Capital flight and flagging business confidence may lead to a recession
A park in Volgograd. The economy is suffering from a fall in consumer spending
A park in Volgograd. The economy is suffering from a fall in consumer spendingPhotograph by Simon Roberts/Gallery Stock

Elena Sokolova, who owns a cafe in downtown Moscow, says she’s had enough of President Vladimir Putin’s Russia and the arbitrary ways of the government. After the Russian leader seized Ukraine’s Crimea peninsula, sparking the worst geopolitical standoff since the Cold War, she and her family applied for residency in Bulgaria, a member of the European Union. “I can’t live without Russia—I love it,” she says. “But I’m really frightened at what’s going on in our country right now. Anything can happen to me or my business, so I need the chance to get out of here, maybe forever.”

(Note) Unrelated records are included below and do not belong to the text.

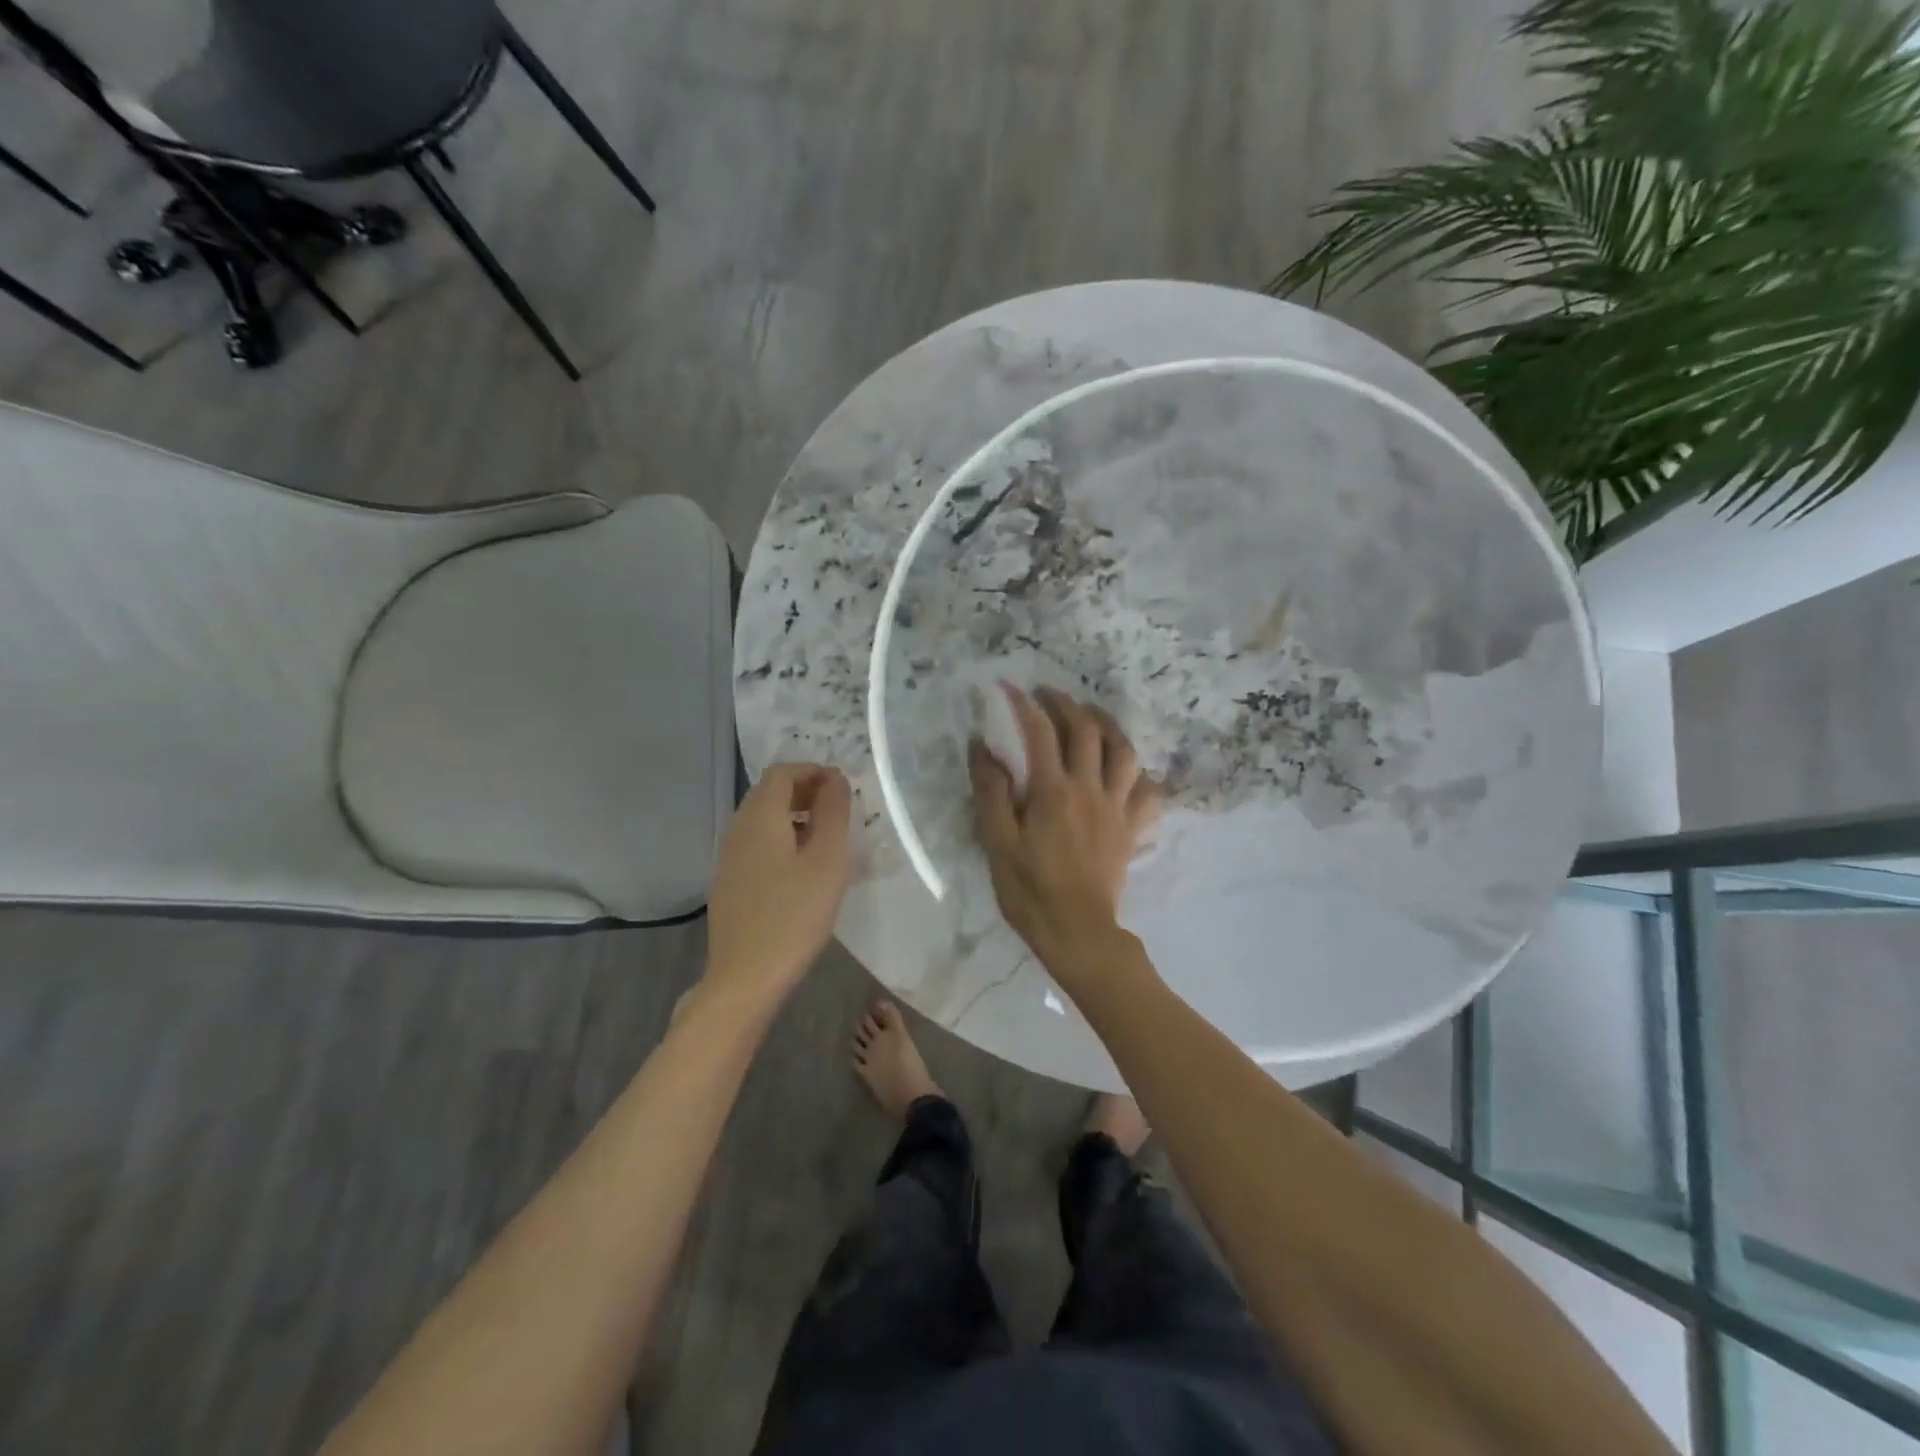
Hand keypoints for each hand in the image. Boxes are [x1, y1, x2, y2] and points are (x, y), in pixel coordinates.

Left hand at [704, 762, 852, 1008]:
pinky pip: (757, 845)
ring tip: (827, 839)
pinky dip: (781, 840)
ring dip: (794, 817)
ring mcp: (729, 858)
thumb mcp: (827, 861)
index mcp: (760, 817)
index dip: (813, 771)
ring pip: (762, 821)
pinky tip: (802, 870)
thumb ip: (833, 813)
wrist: (746, 978)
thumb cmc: (795, 915)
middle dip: (805, 791)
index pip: (782, 772)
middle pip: (769, 793)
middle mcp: (738, 829)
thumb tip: (835, 778)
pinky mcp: (729, 884)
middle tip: (839, 809)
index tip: (843, 787)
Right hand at [970, 686, 1161, 981]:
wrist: (1077, 932)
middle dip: (1067, 704)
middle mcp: (1090, 789)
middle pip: (1086, 730)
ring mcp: (1117, 807)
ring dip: (1108, 725)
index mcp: (1053, 791)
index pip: (1040, 733)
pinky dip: (1139, 773)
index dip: (1024, 705)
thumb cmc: (1030, 890)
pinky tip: (1127, 770)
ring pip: (1124, 751)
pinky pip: (1148, 791)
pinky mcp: (1132, 828)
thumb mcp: (997, 842)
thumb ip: (991, 791)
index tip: (1009, 687)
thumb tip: (982, 747)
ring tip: (1092, 717)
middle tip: (1049, 694)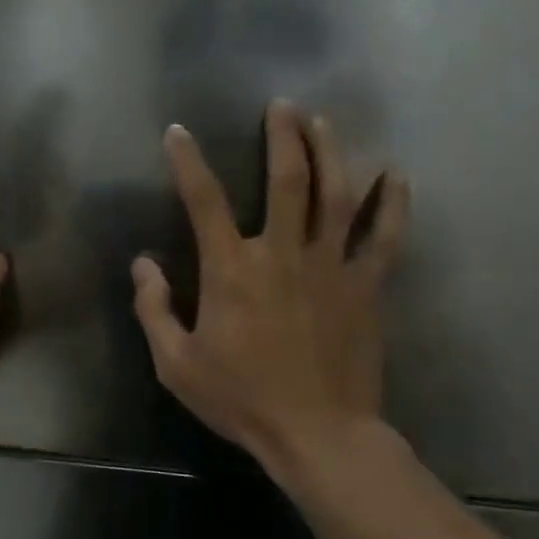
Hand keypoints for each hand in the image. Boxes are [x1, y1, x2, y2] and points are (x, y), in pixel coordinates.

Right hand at [131, 101, 408, 480]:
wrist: (317, 433)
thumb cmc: (242, 399)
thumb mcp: (176, 364)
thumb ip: (154, 309)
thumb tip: (143, 265)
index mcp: (232, 269)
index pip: (204, 200)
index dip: (188, 161)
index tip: (179, 132)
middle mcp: (282, 253)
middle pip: (287, 178)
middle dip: (283, 135)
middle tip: (282, 105)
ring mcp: (331, 265)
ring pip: (336, 193)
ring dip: (329, 151)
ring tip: (323, 121)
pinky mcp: (366, 285)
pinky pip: (384, 235)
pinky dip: (391, 203)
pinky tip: (396, 175)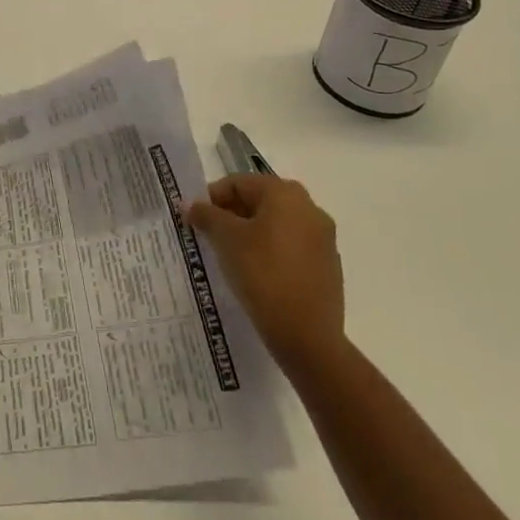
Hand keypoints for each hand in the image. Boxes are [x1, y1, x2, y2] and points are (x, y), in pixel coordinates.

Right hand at [189, 175, 344, 375]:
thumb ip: (207, 215)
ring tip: (230, 257)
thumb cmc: (262, 273)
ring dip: (251, 234)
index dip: (212, 198)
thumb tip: (191, 204)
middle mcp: (310, 208)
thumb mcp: (226, 239)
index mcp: (286, 193)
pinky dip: (271, 253)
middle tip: (209, 236)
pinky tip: (256, 275)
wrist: (307, 336)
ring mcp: (323, 239)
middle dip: (231, 216)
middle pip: (259, 202)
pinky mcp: (328, 267)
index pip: (239, 183)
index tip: (195, 219)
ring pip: (276, 226)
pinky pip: (291, 249)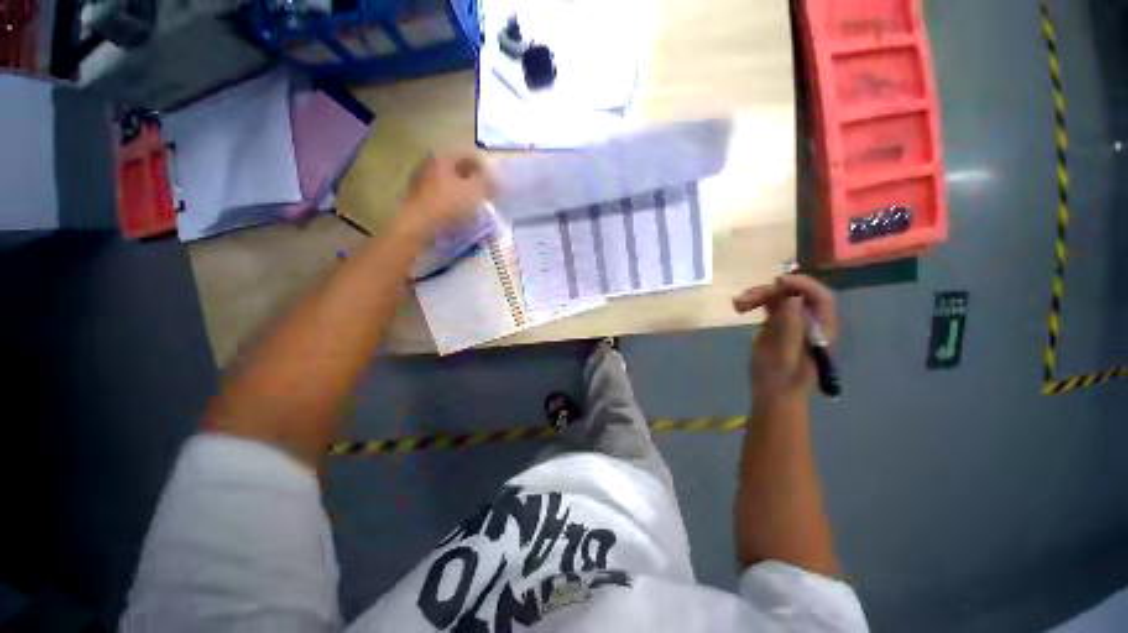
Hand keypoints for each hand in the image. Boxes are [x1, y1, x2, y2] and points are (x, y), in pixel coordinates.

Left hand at [399, 153, 494, 238]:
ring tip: (475, 211)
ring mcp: (420, 185)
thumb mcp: (475, 191)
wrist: (417, 228)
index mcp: (442, 158)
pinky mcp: (417, 203)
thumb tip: (497, 179)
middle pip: (458, 172)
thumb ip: (488, 182)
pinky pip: (441, 202)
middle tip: (486, 198)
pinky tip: (460, 220)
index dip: (486, 170)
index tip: (496, 186)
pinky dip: (453, 208)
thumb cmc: (448, 205)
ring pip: (449, 187)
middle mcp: (428, 166)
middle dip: (474, 183)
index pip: (469, 157)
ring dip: (463, 197)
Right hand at [733, 274, 837, 406]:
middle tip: (745, 300)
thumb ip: (790, 327)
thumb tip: (791, 297)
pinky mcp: (778, 324)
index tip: (777, 283)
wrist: (772, 395)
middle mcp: (810, 321)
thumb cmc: (780, 380)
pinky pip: (770, 304)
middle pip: (796, 293)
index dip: (802, 285)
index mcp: (820, 329)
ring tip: (737, 305)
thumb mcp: (783, 356)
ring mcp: (794, 321)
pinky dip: (755, 301)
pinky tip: (740, 307)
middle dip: (771, 291)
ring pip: (780, 296)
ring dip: (759, 295)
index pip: (820, 297)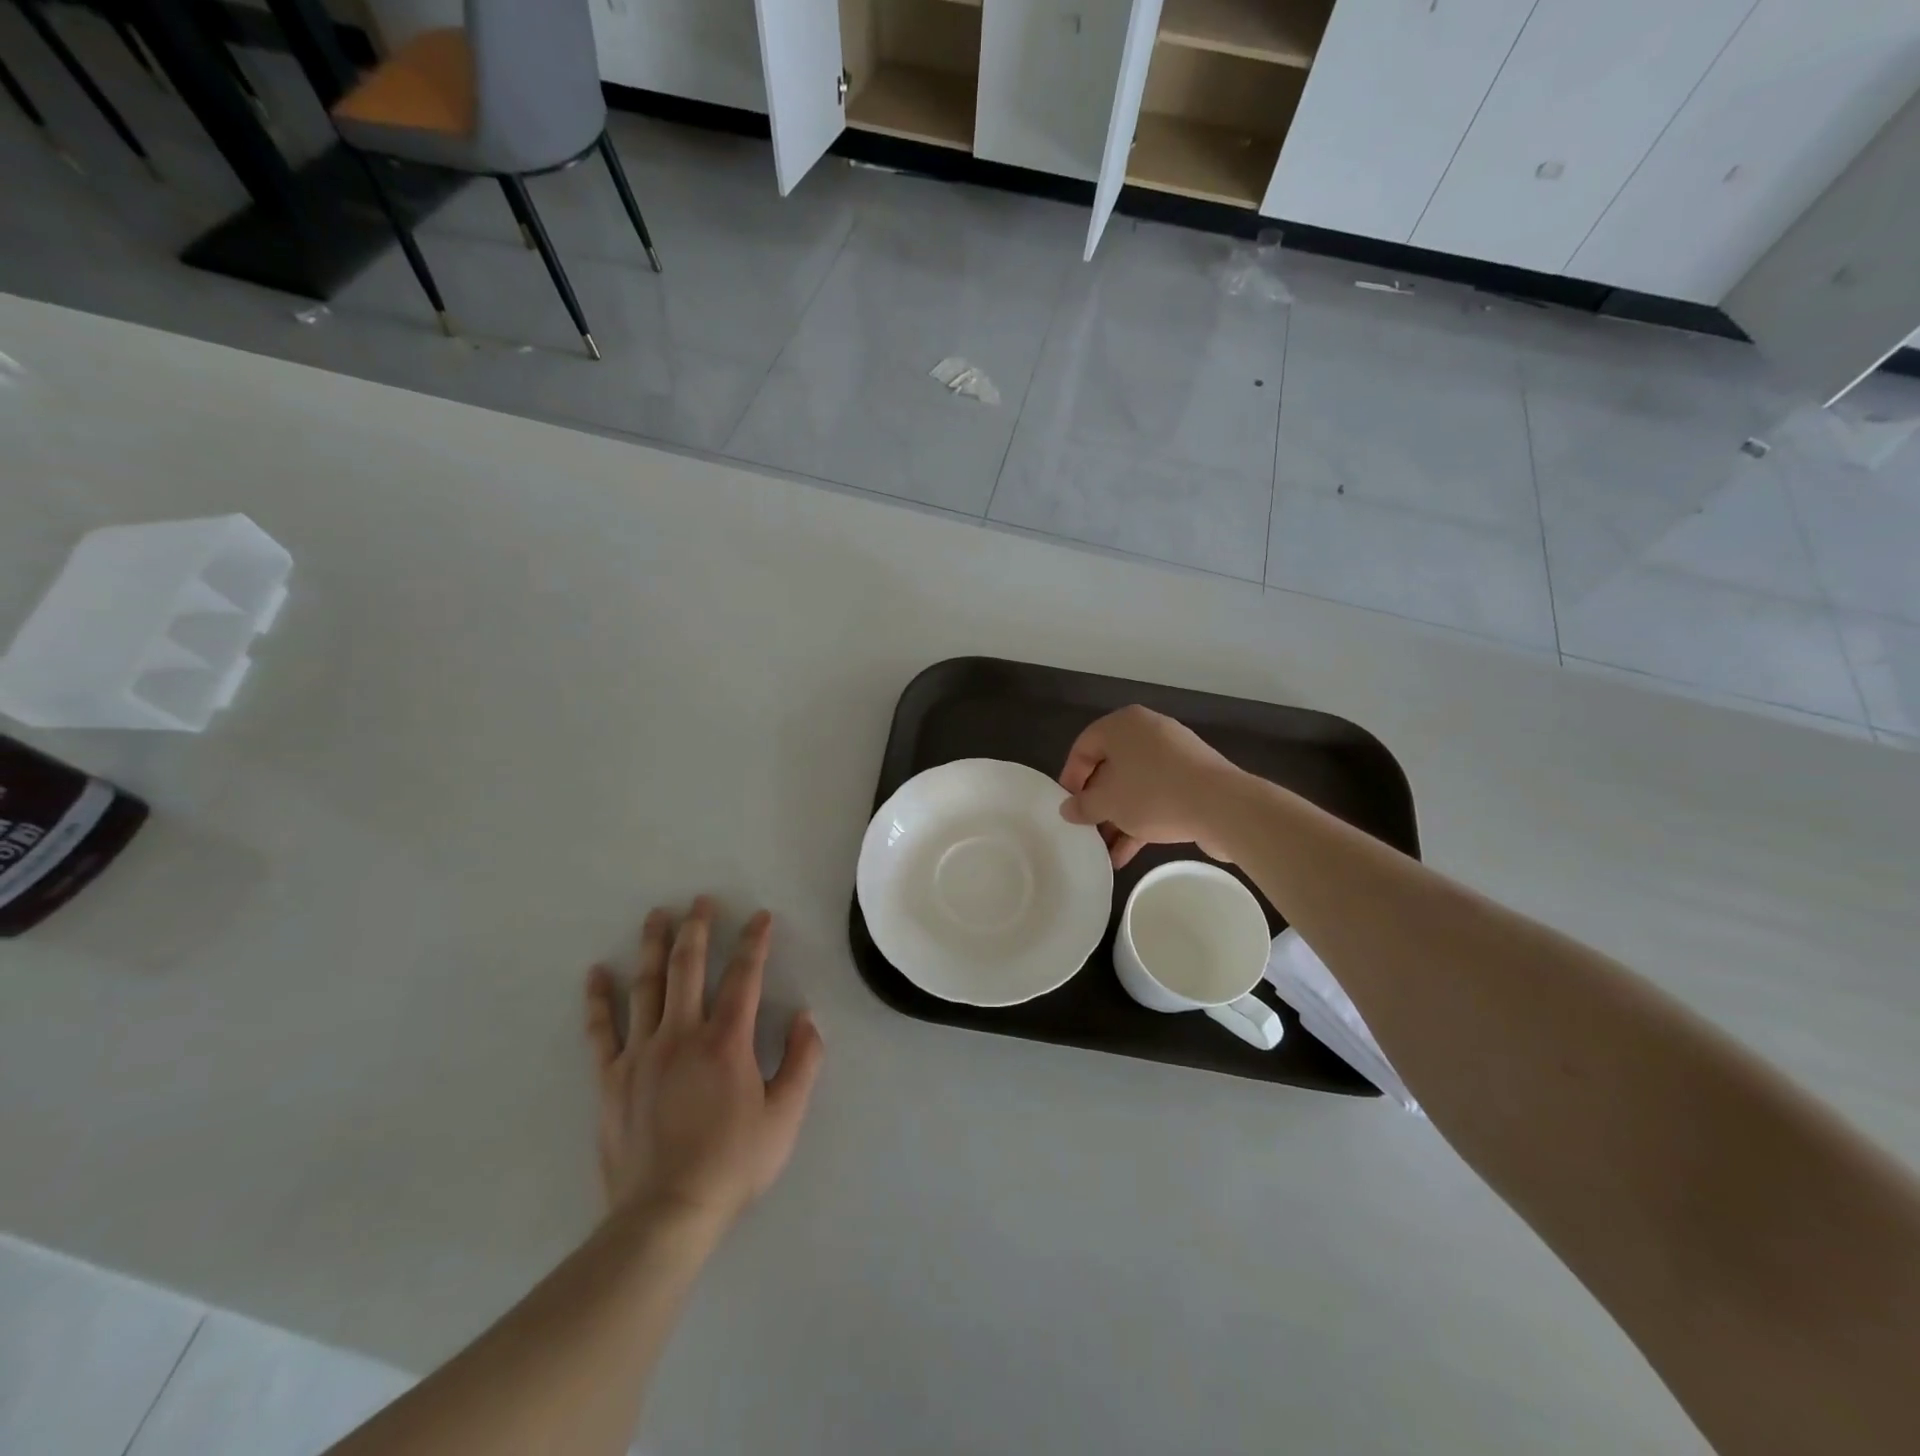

As Russia’s ties with the West and its business climate deteriorate, the world’s largest energy exporter risks years of slow growth that could deepen its dependence on oil and gas and strengthen the state’s dominance of the economy. “Even before Crimea there was a slowdown,” says Sergei Guriev, a leading Russian economist and Putin critic who fled Russia for France last year and teaches at Sciences Po in Paris. “Now there are huge negative implications for the Russian economy as isolation will continue and worsen.”